Foreign-led evacuations by land, sea and air have seen the departure of thousands of other people, many of them from the Red Sea city of Port Sudan, which has so far been peaceful.

But a demonstration on Monday in support of the army, which some called on to arm civilians, raised alarms in a country already marked by a history of ethnic unrest.

"One army, one people," hundreds of protesters belonging to the Beja people chanted.

They also called "no to negotiations", a reference to truce talks happening across the sea in the Saudi city of Jeddah between army and RSF representatives.

Those talks, also backed by the United States, have yielded no progress as fighting continues.

- 'Growing risk' -

"We, all of us the Beja, are ready to be armed and to protect the land and our honour," said Mahmoud al-Bishary, a Beja member, in a speech during the rally.

Such sentiment could signal even more problems for Sudan, where analysts see a protracted fight between the generals.

"As the war drags on and insecurity becomes not just an emergency situation but a feature of a precarious life, there is a growing risk that people might start arming themselves locally, or the army might resort to raising a counter-militia to the RSF, or both," Magdi el-Gizouli of the Rift Valley Institute told AFP.

Even before this war, Sudan suffered localised conflicts that last year killed about 900 people, according to the UN.

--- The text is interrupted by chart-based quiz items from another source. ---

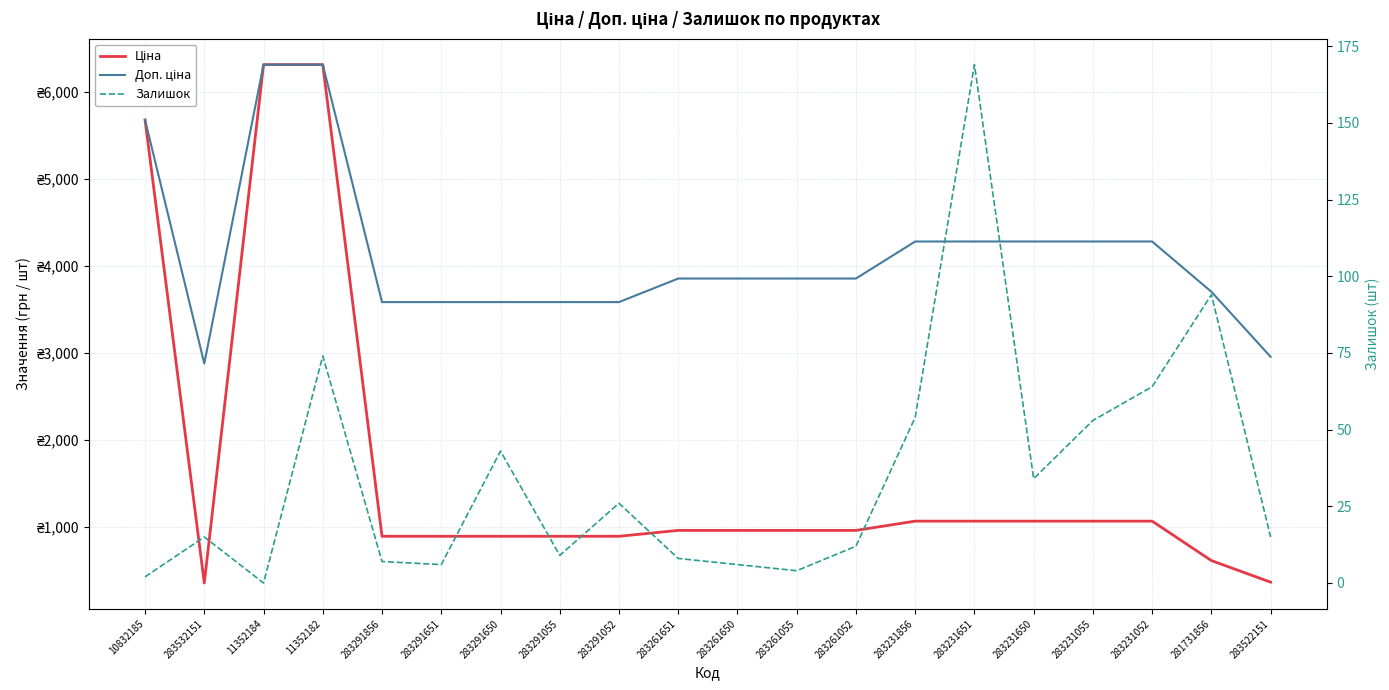

Where is Залишок nearest to the value 84?

11352182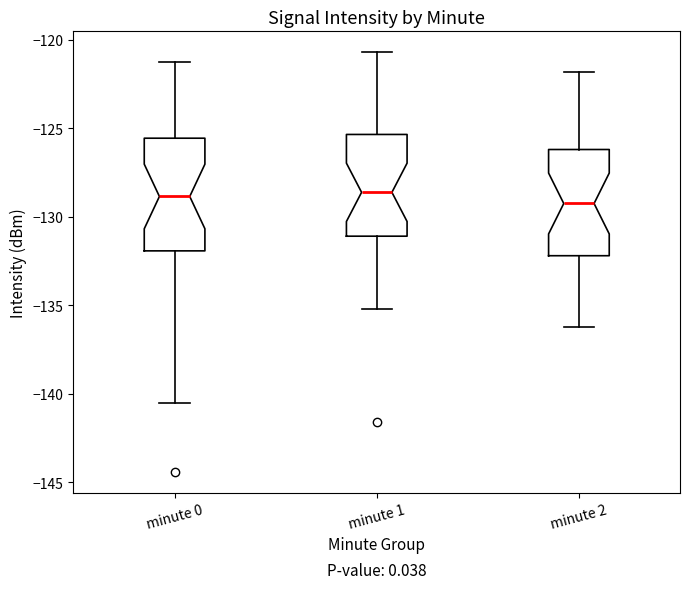

Reading left to right, transcribe this box plot: for each box, give where its median line is, the range the box spans, and where its two whiskers end, as read against the y-axis. The values are not printed on the chart, so give them approximately, as read against the axis.

minute 0: median -129.0, box -132.0 to -125.5, whiskers -140.5 to -121.5
minute 1: median -128.5, box -131.0 to -125.5, whiskers -135.0 to -120.5
minute 2: median -129.0, box -132.0 to -126.0, whiskers -136.0 to -122.0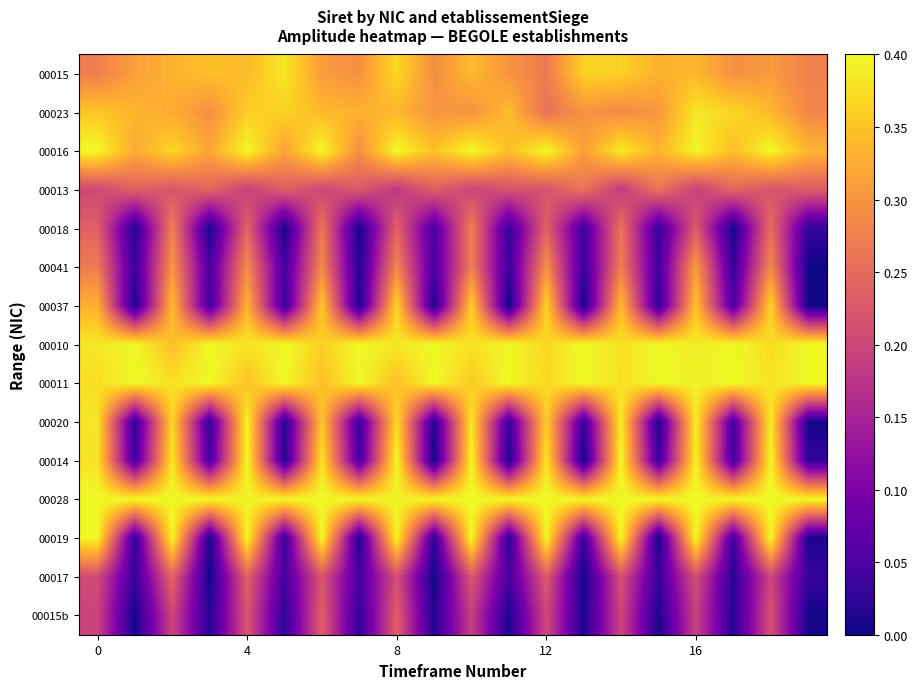

How many data points does each series have?

20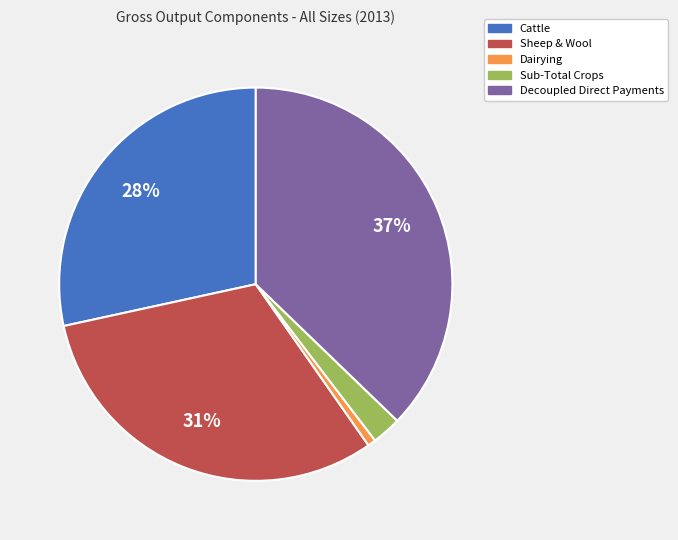

Is there any slice that represents more than half of the pie?

No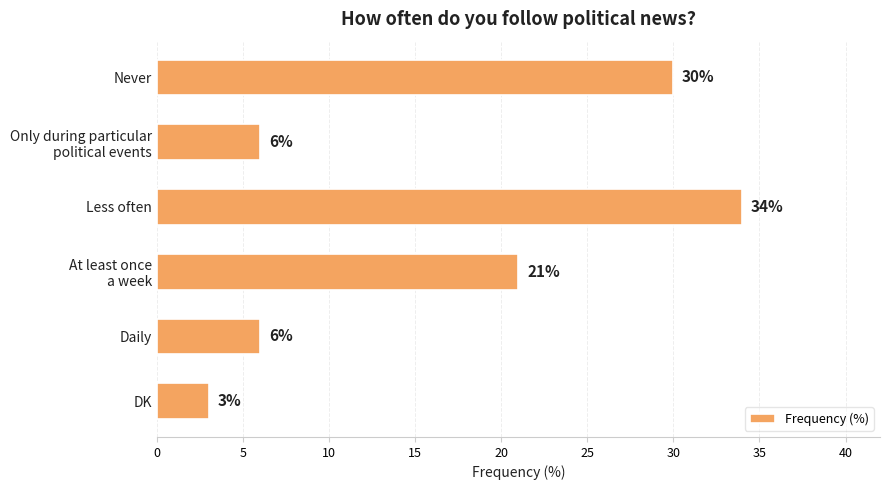

What is the difference between the second highest and second lowest values?

24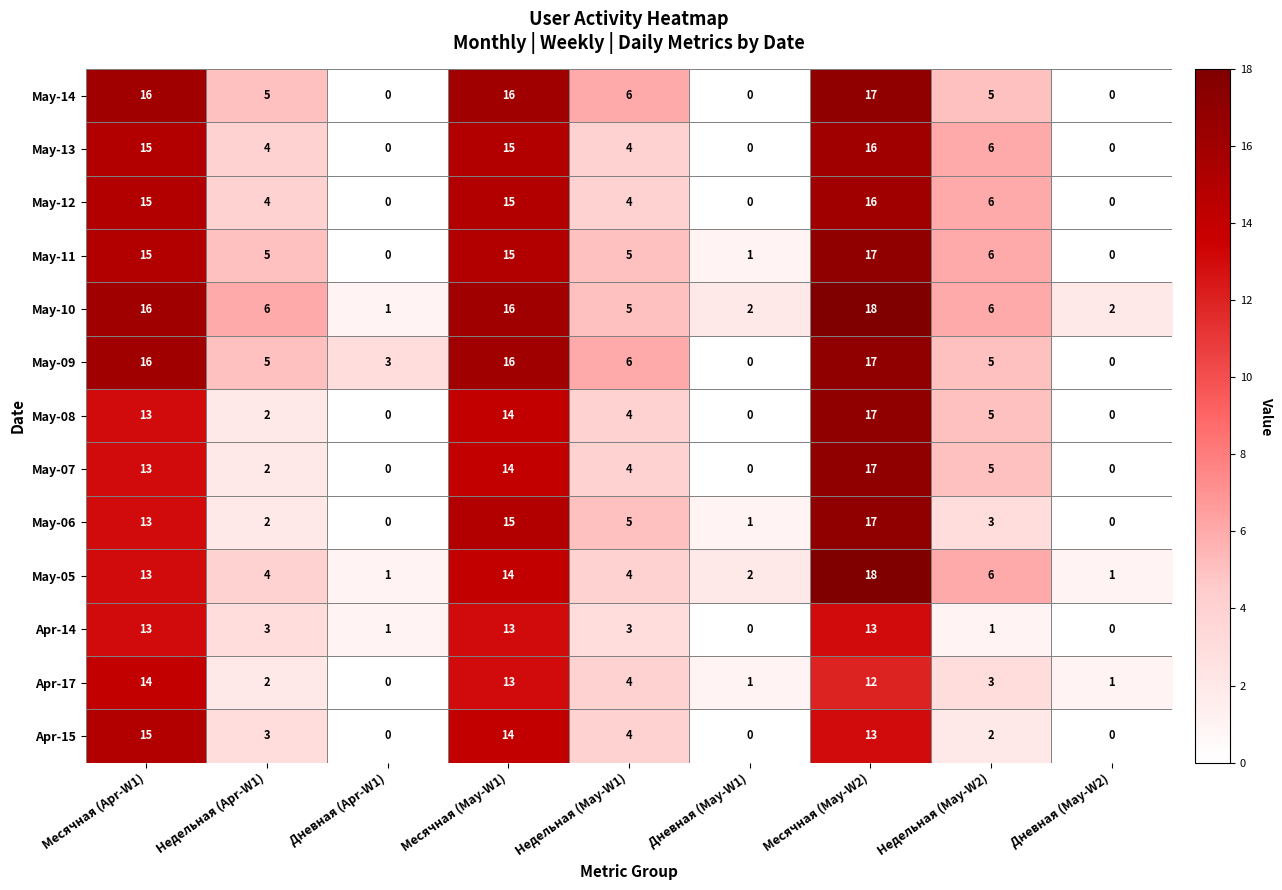

At how many categories does at least one series exceed 9?

3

Those conflicts are often over access to scarce water and other resources, but they also reflected a security breakdown in Sudan since Burhan and Daglo staged a coup in October 2021, derailing a transition to democracy after the toppling of longtime autocrat Omar al-Bashir. 

Burhan and Daglo later fell out in a power struggle, leading to the current fighting.

State media reported on Tuesday that clashes between ethnic groups in Kosti killed at least 16 people, wounded scores more, and prompted a regional night-time curfew.

The fighting occurred on Sunday between the Hausa and Nuba ethnic groups in Kosti, capital of White Nile state, state-run SUNA news agency reported.

Kosti is the last major town before South Sudan, which has received more than 42,000 returnees who had previously sought safety north of the border and are now fleeing war again, the UN refugee agency said.

The UN has described Sudan's humanitarian situation as catastrophic. 

As it tries to assist the needy, UN facilities and those of partner agencies have faced "large-scale looting", including most recently at the World Food Programme in Khartoum over the weekend, a UN spokesperson said on Monday. 

There was no letup Tuesday in the fighting.

"Various types of weapons were fired" in northern Khartoum, according to a resident of the Shambat area. Another witness reported continued clashes in the capital's south.